The Purple Rally received coverage from the Houston Chronicle and Channel 39 News. HOSA not only created Alzheimer’s awareness at Klein, but it has also organized fundraisers and events outside of school, raising more than $600 in total.

“We were thrilled and shocked,” said Chea. “We were on the news, and the reports are also found online. It is such an accomplishment because due to this, we can aware even more people about the disease.”

But for students such as Chea and seniors Mariam Khokar and Abiera Shaikh, the adornment and coverage meant something more. These girls are also participating in a HOSA Competition teamwork event, choosing to compete in community awareness for Alzheimer’s disease.

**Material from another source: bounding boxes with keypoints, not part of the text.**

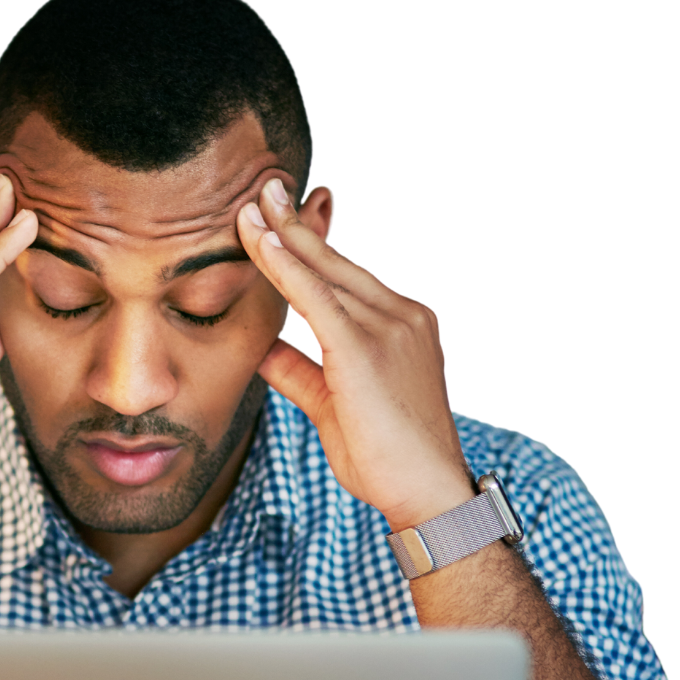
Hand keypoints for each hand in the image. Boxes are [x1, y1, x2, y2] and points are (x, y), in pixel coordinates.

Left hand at [238, 178, 474, 531]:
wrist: (426, 492)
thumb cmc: (386, 457)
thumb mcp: (332, 405)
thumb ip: (298, 372)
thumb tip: (261, 350)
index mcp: (401, 325)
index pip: (345, 277)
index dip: (310, 246)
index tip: (281, 216)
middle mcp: (401, 316)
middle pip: (336, 262)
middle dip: (296, 223)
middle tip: (264, 187)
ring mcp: (389, 328)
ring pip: (325, 274)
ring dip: (284, 237)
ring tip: (253, 204)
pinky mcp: (365, 350)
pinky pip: (318, 299)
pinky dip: (288, 269)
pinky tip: (264, 243)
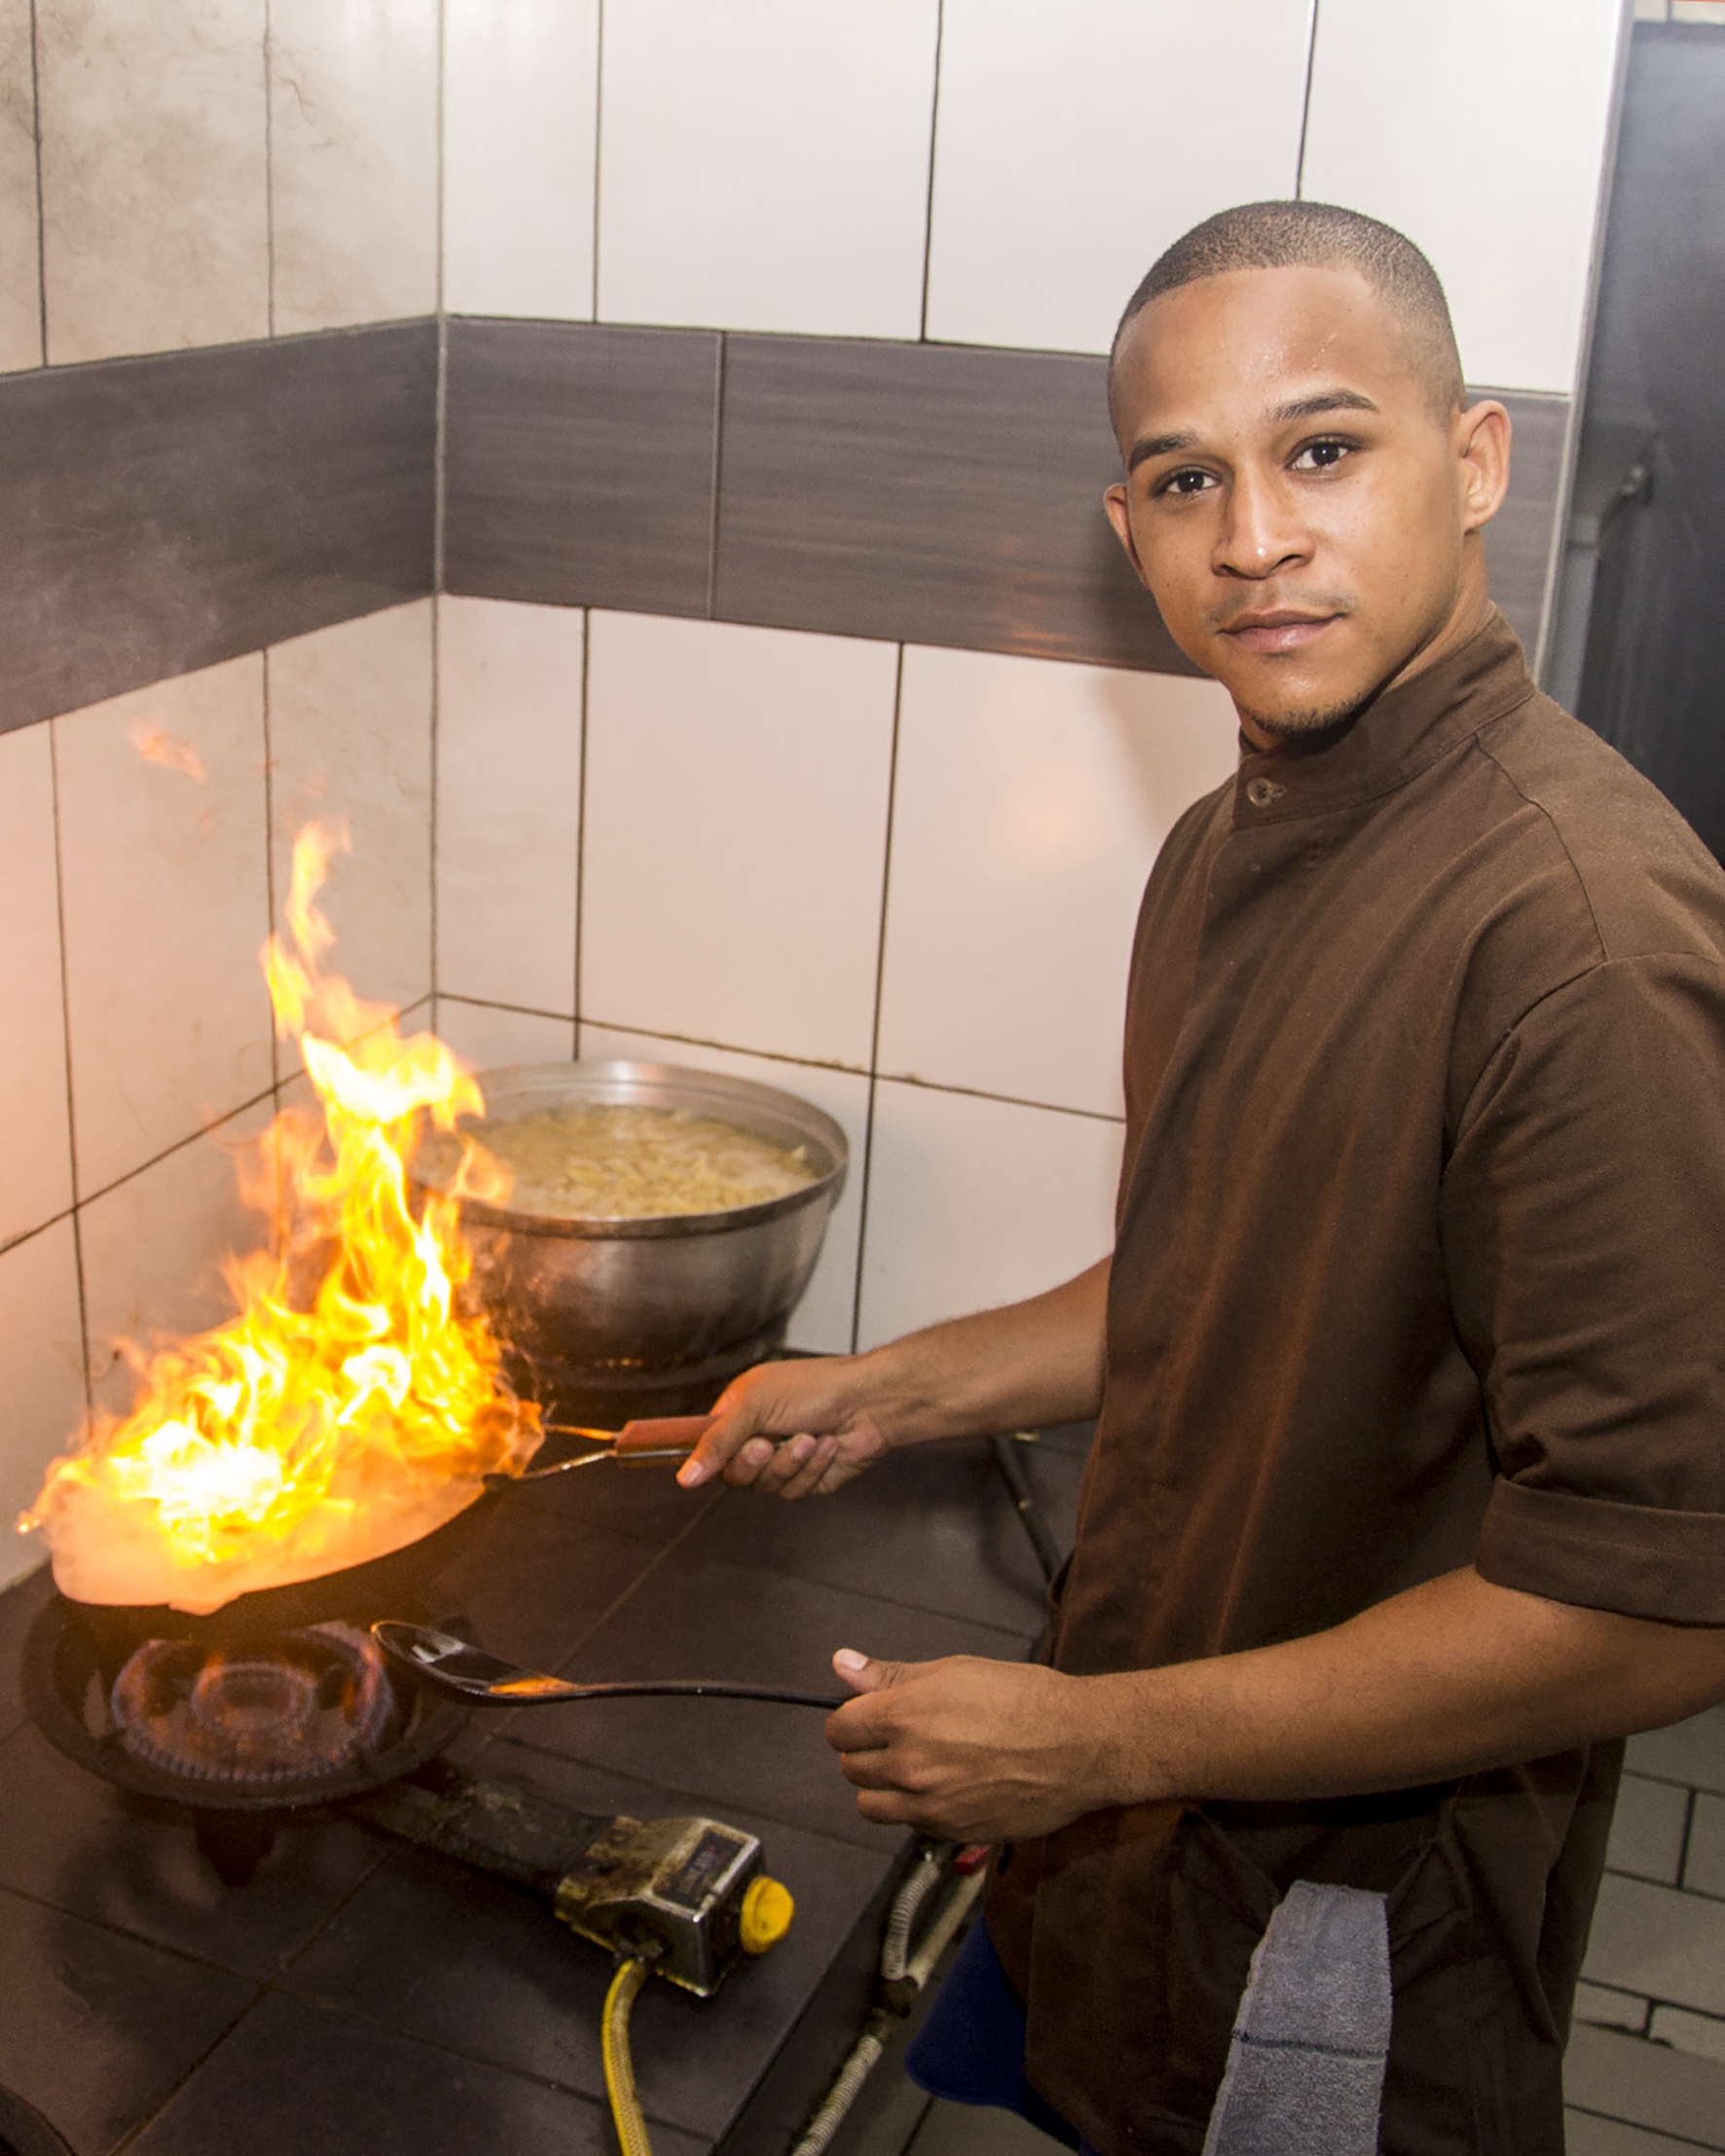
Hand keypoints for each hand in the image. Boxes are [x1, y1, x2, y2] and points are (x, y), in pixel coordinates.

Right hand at [677, 1357, 893, 1495]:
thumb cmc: (815, 1387)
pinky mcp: (807, 1479)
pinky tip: (827, 1445)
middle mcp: (758, 1438)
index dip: (705, 1460)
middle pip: (734, 1475)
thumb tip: (685, 1475)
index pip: (707, 1447)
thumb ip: (717, 1441)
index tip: (697, 1471)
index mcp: (740, 1413)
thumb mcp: (755, 1404)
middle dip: (753, 1461)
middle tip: (766, 1443)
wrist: (868, 1402)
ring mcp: (783, 1460)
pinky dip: (812, 1467)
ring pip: (766, 1486)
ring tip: (809, 1436)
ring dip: (789, 1461)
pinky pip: (795, 1490)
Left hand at [824, 1649, 1122, 1842]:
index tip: (867, 1714)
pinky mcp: (953, 1834)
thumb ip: (891, 1675)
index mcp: (905, 1717)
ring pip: (870, 1805)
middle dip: (865, 1750)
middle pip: (850, 1767)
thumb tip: (842, 1664)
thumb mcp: (954, 1671)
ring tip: (916, 1765)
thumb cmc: (1023, 1699)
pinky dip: (915, 1809)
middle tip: (897, 1735)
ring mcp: (930, 1806)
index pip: (838, 1728)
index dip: (851, 1718)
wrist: (1079, 1745)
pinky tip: (945, 1786)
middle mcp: (910, 1765)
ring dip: (882, 1786)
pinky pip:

”Throughout HOSA, we would volunteer at senior living homes, and we would see people without their memories. It was hard to see family members come in to take care of them, but it was harder to see the people not remember their family,” said Khokar. “HOSA is like a family, and it was painful to see that. Just by losing memories, we lose people who are close. It hurt us the most. We want to raise awareness and find a cure. We wanted to not just volunteer, but to get more involved. We had the Purple Rally because we wanted to make the student body aware first. No one knows how easy it is to get the disease or about the dangers or the little things. The more aware people are, the better the chances to prevent the disease.”

Klein HOSA not only created Alzheimer’s awareness at Klein, but it has also organized fundraisers and events outside of school.

“Klein HOSA has been volunteering at the Alzheimer’s Walk in the Vintage and in The Woodlands for six years straight,” said sponsor and Health Science teacher Kristen Haggard. “The students have also been volunteering at the local assisted living facility. Also, as they have worked with patients with Alzheimer’s disease while in Health Science Technology 2 at the hospital, they came to realize how important this cause is.”

All of that hard work paid off in the end as HOSA donated the money they raised to the Alzheimer’s Association.

“Any amount helps because this disease is one that has no cure and no way to stop it,” said Haggard. “It is devastating, and we can only hope that our efforts will help.”